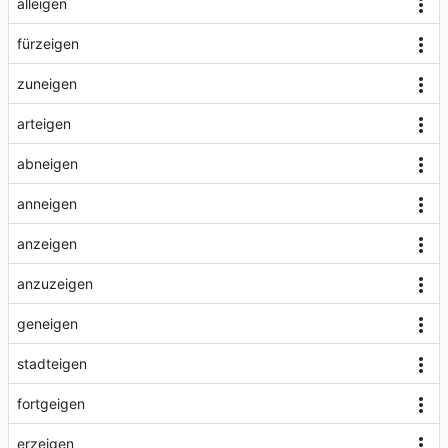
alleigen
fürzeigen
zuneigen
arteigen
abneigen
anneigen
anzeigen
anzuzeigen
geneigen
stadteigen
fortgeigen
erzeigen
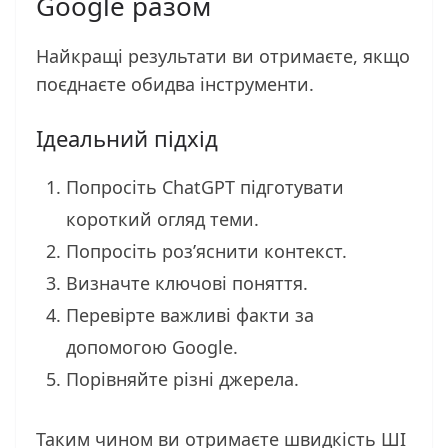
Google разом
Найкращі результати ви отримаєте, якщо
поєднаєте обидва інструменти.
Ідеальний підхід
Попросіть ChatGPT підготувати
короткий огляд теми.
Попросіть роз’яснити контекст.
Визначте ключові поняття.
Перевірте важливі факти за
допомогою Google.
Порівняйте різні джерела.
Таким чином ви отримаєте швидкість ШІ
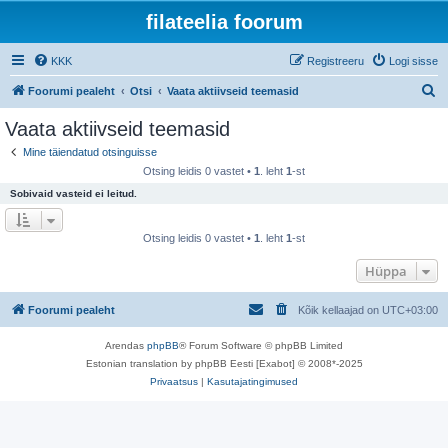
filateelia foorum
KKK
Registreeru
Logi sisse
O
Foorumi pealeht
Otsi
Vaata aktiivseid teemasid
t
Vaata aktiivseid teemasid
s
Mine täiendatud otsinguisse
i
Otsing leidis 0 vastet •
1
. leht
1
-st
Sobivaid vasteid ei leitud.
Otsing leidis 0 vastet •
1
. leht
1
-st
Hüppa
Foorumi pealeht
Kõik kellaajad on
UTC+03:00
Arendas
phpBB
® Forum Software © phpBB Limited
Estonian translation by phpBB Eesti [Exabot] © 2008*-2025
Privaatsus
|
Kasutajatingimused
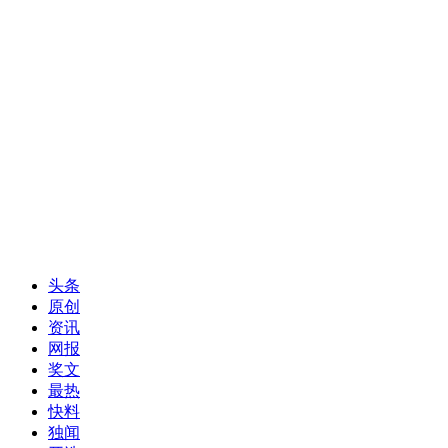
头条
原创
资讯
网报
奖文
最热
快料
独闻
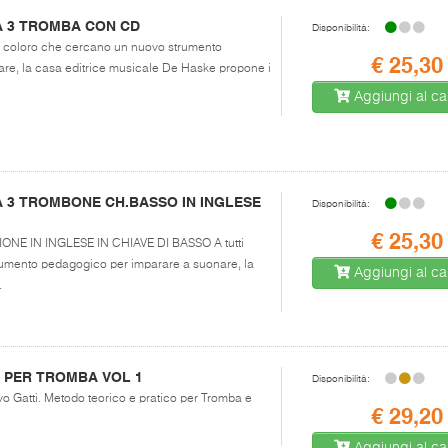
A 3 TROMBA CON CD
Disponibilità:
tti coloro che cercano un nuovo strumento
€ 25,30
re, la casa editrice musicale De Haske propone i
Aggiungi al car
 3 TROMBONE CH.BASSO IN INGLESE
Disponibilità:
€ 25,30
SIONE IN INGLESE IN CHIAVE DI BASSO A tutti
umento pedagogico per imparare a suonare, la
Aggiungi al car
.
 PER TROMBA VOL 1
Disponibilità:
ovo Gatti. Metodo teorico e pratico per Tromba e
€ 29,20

==

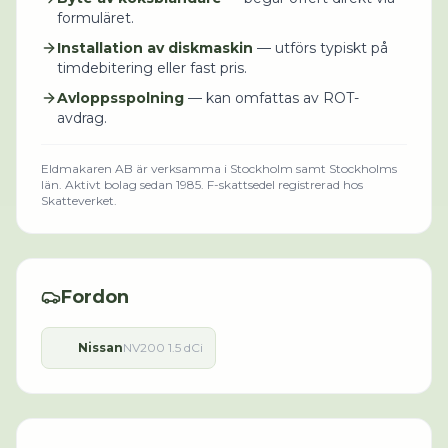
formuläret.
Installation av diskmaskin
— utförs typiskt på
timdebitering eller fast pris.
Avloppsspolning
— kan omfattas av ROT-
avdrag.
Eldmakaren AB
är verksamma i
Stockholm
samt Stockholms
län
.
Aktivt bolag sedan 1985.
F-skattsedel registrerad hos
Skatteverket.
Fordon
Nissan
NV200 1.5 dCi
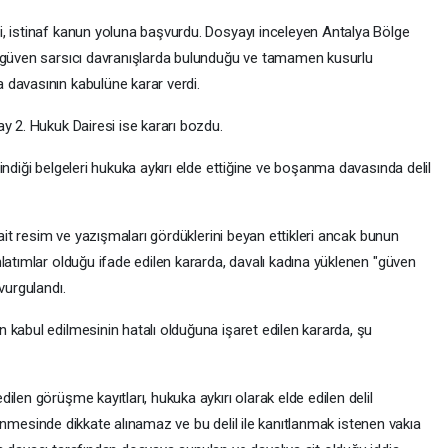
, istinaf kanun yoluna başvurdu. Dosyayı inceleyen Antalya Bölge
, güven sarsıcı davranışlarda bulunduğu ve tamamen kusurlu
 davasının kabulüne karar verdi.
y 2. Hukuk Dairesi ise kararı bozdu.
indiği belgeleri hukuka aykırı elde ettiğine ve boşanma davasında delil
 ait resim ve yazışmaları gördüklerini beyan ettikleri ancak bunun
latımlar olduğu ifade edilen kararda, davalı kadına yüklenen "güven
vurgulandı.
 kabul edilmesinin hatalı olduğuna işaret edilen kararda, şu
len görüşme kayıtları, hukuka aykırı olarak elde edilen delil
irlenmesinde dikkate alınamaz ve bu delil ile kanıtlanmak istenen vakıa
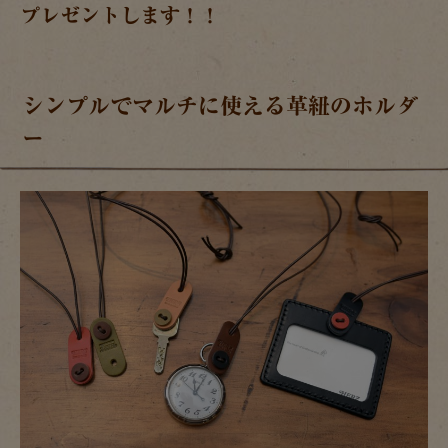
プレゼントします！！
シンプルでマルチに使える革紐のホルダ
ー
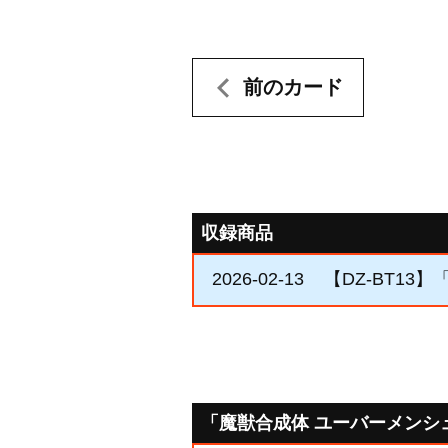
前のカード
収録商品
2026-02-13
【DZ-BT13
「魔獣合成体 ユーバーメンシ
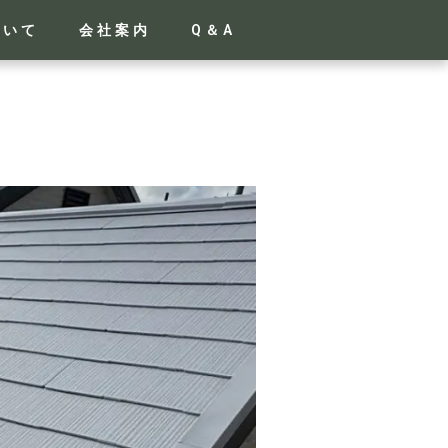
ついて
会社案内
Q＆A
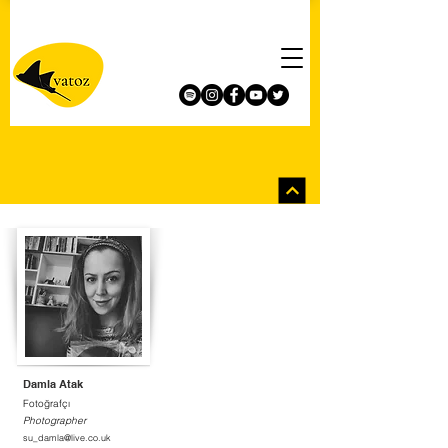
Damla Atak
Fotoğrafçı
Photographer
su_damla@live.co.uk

**What is needed**
Print the line above containing "irlenmesinde dikkate alınamaz", the line containing "su_damla@live.co.uk", and everything between them, exactly as written. Pictures stay out.

**Your solution**
irlenmesinde dikkate alınamaz ve bu delil ile kanıtlanmak istenen vakıa
プレゼントします！！
シンプルでマルチに使える革紐のホルダ
ー
前のカード
収録商品
2026-02-13
【DZ-BT13
「魔獣合成体 ユーバーメンシ
ついて
会社案内
Q＆A
Damla Atak
Fotoğrafçı
Photographer
su_damla@live.co.uk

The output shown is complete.